Monday, November 7, 2016

New MGH Cardiology and Metabolic Patient Cohort data in the T2D Knowledge Portal

We are pleased to announce a new data set in the T2D Knowledge Portal, from the MGH Cardiology and Metabolic Patient Cohort (CAMP). These data were contributed by Pfizer, Inc. as part of a public-private partnership to generate genotype data for a cardiometabolic and prediabetic cohort. This data set adds individual-level genetic association data for type 2 diabetes (T2D), fasting glucose levels, and fasting insulin levels from more than 3,500 samples to the Portal knowledgebase. Association data for additional phenotypes from this cohort will be incorporated in the future.

The inclusion of this data set in the T2D Knowledge Portal illustrates the uniqueness of the Accelerating Medicines Partnership, which brings together pharmaceutical companies and non-profit institutions with the goal of speeding up the discovery of new targets for treatment of T2D. The pharmaceutical partners in this collaboration have committed not only to providing funding, but also to sharing the data they generate. The CAMP data set contributed by Pfizer is the first set from a pharmaceutical partner to be made available in the Portal.

Another unique aspect of this data set is that it is the first to be included in the Portal with “Early Access Phase 1” status, which is assigned to new data. This status denotes that although analysis and quality control checks have been performed, the data are not yet considered to be in their final state. During the early access period, users may analyze the data but may not submit the results of these analyses for publication. Find the full details about the different phases of data release on our Policies page.

The CAMP cohort consists of 3,857 subjects who were recruited at the Massachusetts General Hospital Heart Center between 2008 and 2012. In addition to genotyping, the subjects had either vascular reactivity measurements (for T2D patients) or an oral glucose tolerance test (for patients not known to have T2D), and samples of their plasma and serum were analyzed.
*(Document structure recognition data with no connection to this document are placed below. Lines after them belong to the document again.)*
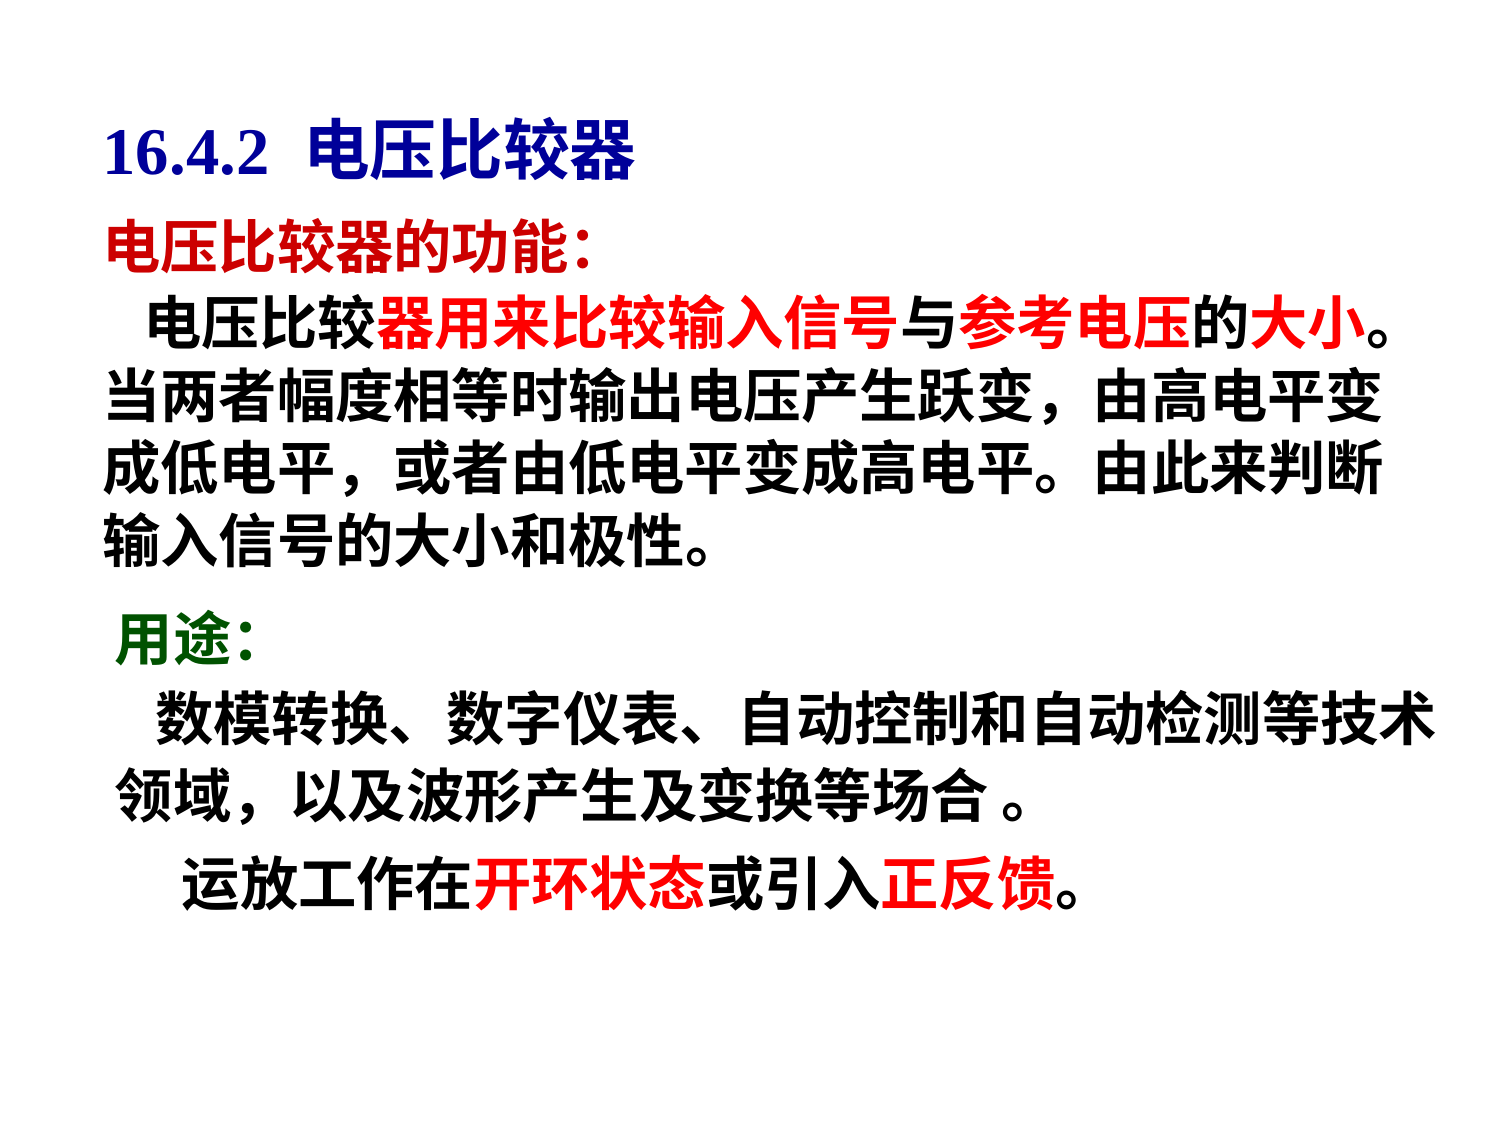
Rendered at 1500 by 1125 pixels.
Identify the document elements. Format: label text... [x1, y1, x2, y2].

subtitle 16.4.2 电压比较器 [87, 99, 763, 200]
text_box 用途： 数模转换、数字仪表、自动控制和自动检测等技术领域，以及波形产生及变换等场合 。 [99, 587, 1475, 837]
text_box 运放工作在开环状态或引入正反馈。 [99, 832, 1225, 925]
text_box 电压比较器的功能： 电压比较器用来比较输入信号与参考电压的大小。当两者幅度相等时输出电压产生跃变，由高电平变成低电平，或者由低电平变成高电平。由此来判断输入信号的大小和极性。 [87, 200, 1413, 582]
Most of the subjects were of European ancestry; about 10% were African American.

The analysis and quality control processes for this data set were performed by the Analysis Team of the Accelerating Medicines Partnership Data Coordinating Center (AMP-DCC) at the Broad Institute, and are completely transparent and fully documented. The experiment design and analysis are summarized on our Data page, and detailed reports are available for download. Going forward, all new data sets added to the Portal will be fully documented in this manner.
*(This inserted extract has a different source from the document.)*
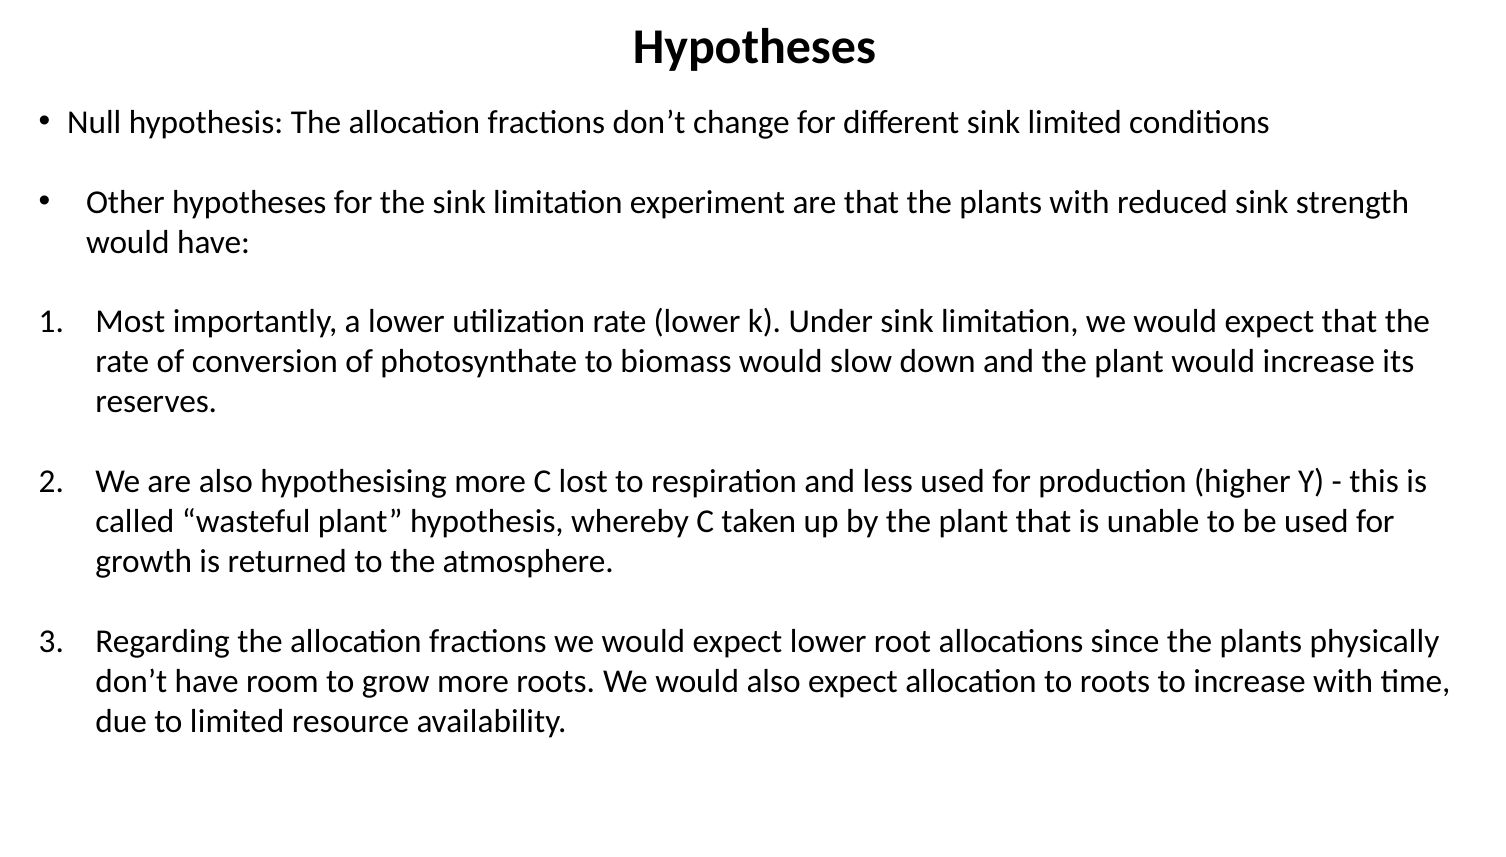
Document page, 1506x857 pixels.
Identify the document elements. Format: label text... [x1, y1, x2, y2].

One intriguing—and somewhat puzzling—result from the analysis highlights the utility of incorporating data sets like this one into the Portal. The variant most strongly associated with T2D (at genome-wide significance) in this set is located in the major histocompatibility complex region near the HLA-C gene.

Known associations of genes in this region with type 1 diabetes, along with a high local recombination rate, make it challenging to interpret the meaning of this association. However, it certainly merits further investigation because of its genome-wide significance. The inclusion of this data set in the Portal, in the context of all other available data about T2D associations in the region, greatly facilitates the further analysis of this and other associations in the set.

The CAMP data may be accessed via multiple interfaces in the Portal. They are shown in tables of summary statistics and accessible in variant searches using the Variant Finder. Importantly, since the data are individual-level, samples may be filtered by various parameters and used for custom association analysis in our Genetic Association Interactive Tool (GAIT).

Find CAMP data at all of these locations in the Portal:

On Gene Pages (e.g.,  HLA-C) in the Variants & Associations table.
On Variant Pages (e.g., rs9468919) in the Associations at a glance section and in the Association statistics across traits table.
Via the Variant Finder tool, for the phenotypes T2D, fasting glucose, and fasting insulin.
Via the Genetic Association Interactive Tool (GAIT), which enables custom association analysis for either single variants (available on Variant Pages) or for the set of variants in and near a gene (Interactive burden test, available on Gene Pages).